The presidential campaign has been defined in part by outgoing incumbent Jimmy Morales and his hostility toward the International Commission against Impunity in Guatemala (CICIG), which has been investigating him on corruption charges. A previous frontrunner, former attorney general Thelma Aldana, suddenly and I’m sure coincidentally found herself facing corruption charges that knocked her out of the race after she said that she would strengthen CICIG’s mandate. Another leading candidate, Zury Ríos, was disqualified under a law barring the relatives of former coup leaders—such as her father, Efraín Ríos Montt—from standing for the presidency.
UNITED STATES
Finally, for a country whose military emits more greenhouse gases than the entire nations of Portugal and Sweden, it’s perhaps no wonder the United States isn’t terribly keen on discussing the global costs of climate change and who should properly assume them. But here’s a climate change consequence I bet you hadn’t considered and one the US government really hopes to avoid:
As the White House continues to ignore the reality of climate change, a new risk has appeared. In May, Sen. Tom Carper (Del.), the top Democrat on the Senate Environment and Public Works Committee, wrote to the head of the Government Accountability Office to request “a study on international sites that store or are contaminated by nuclear waste from United States activity.”
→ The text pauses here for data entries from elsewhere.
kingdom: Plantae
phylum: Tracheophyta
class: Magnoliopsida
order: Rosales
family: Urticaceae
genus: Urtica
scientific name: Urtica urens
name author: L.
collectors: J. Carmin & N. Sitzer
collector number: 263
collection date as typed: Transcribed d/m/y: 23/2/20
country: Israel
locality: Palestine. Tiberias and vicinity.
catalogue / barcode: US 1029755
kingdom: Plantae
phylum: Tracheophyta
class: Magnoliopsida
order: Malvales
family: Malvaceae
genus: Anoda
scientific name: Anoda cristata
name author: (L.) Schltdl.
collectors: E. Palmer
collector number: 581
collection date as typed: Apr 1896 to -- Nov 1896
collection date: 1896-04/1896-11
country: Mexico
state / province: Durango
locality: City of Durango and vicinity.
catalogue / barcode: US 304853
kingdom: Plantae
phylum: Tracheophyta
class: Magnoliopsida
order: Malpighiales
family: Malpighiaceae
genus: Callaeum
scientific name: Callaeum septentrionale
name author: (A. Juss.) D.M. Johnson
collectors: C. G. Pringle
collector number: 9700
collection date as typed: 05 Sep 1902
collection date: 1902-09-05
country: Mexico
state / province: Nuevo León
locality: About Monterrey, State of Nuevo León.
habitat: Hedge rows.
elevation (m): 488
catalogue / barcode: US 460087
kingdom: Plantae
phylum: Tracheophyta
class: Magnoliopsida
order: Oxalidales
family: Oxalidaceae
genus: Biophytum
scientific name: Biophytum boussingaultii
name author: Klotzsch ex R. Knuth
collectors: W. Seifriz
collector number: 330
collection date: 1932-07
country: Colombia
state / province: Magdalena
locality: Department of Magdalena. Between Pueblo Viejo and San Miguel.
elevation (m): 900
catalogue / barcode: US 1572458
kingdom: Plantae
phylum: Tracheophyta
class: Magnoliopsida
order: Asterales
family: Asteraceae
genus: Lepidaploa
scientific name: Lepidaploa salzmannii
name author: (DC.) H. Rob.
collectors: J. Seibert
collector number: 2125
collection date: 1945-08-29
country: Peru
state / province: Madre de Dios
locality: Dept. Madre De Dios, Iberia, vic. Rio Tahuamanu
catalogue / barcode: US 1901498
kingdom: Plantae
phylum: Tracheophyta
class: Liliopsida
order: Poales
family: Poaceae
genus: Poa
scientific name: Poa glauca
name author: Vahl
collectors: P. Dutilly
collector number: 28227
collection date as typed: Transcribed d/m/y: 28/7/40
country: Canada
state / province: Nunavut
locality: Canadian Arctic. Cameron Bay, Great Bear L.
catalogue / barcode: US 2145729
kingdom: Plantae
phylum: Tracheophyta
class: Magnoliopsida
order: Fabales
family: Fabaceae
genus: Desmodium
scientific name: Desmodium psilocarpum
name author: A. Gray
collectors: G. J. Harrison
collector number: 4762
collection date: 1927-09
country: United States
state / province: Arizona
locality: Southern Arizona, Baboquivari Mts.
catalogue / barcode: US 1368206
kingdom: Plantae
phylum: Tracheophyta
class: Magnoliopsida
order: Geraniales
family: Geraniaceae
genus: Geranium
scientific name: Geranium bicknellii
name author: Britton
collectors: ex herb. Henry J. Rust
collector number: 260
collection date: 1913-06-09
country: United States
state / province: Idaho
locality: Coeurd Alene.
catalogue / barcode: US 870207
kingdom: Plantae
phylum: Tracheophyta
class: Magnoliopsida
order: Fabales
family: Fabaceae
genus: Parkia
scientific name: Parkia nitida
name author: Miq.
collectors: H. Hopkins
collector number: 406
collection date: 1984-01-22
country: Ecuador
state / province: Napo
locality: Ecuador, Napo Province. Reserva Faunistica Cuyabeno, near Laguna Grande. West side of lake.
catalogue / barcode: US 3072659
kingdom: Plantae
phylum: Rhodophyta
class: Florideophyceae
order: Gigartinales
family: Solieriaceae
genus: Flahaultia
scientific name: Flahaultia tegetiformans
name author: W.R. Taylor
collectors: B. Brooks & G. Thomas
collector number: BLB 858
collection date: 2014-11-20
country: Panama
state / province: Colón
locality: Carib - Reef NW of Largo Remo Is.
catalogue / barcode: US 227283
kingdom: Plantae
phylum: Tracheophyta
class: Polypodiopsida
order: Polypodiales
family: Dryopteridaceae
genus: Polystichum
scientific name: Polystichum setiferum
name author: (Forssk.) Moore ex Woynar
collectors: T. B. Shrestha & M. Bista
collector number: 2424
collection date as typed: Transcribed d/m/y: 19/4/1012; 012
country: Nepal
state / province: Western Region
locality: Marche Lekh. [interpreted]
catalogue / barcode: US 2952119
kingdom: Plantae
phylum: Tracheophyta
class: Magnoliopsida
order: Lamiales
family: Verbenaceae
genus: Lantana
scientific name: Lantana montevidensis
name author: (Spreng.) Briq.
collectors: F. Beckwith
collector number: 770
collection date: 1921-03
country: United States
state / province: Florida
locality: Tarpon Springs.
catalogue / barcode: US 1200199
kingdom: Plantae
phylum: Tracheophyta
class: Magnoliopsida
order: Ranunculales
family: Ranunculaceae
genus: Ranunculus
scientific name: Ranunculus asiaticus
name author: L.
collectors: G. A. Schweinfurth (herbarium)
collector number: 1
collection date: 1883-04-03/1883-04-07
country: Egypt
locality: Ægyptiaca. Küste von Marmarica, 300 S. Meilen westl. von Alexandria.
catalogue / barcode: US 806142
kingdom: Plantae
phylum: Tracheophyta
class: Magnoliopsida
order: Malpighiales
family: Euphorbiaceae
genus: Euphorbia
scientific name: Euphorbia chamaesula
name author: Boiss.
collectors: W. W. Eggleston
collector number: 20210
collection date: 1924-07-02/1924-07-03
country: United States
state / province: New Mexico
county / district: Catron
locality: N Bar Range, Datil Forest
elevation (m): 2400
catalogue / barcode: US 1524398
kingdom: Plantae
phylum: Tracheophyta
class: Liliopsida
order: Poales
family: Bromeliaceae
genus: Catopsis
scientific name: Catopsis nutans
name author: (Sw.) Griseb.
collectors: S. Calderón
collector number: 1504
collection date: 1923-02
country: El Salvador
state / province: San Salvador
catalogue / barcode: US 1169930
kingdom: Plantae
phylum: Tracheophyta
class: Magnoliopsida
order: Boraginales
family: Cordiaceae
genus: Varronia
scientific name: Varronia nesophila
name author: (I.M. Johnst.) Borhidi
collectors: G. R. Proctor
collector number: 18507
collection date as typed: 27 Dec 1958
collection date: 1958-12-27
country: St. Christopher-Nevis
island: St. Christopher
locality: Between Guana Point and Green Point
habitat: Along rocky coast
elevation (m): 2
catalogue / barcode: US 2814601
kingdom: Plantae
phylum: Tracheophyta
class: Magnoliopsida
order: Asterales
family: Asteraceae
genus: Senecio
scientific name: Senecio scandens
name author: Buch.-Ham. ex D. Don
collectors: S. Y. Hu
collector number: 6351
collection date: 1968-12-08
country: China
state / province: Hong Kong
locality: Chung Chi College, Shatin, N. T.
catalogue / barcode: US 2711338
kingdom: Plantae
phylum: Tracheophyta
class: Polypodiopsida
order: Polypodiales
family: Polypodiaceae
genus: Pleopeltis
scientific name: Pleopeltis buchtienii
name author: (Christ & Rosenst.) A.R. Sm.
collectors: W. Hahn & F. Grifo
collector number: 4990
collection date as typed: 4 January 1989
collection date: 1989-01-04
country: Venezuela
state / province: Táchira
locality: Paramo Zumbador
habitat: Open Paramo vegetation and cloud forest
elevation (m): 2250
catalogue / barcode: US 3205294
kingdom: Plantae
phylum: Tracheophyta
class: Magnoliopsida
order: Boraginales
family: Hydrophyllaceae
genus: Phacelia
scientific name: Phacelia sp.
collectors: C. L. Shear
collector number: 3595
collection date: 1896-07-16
More specifically, Carper asked the GAO to “identify and address any risks these sites face from climate change.” Growing environmental concerns could further complicate the already contentious politics of military sites around the world — and Carper’s letter spotlights the growing clash between the nuclear age and the age of climate change.
What’s the upshot? That clash could end up costing the U.S. government millions of dollars, paid to overseas governments like Denmark as compensation for environmental damages.
The melting Arctic is going to expose toxic Cold War sites and rising sea levels in the Pacific are threatening to release US nuclear waste into the ocean. Nobody’s calculated the costs associated with cleaning these sites up but, as with everything else associated with climate change, they’re only going to get steeper the longer people wait to take action.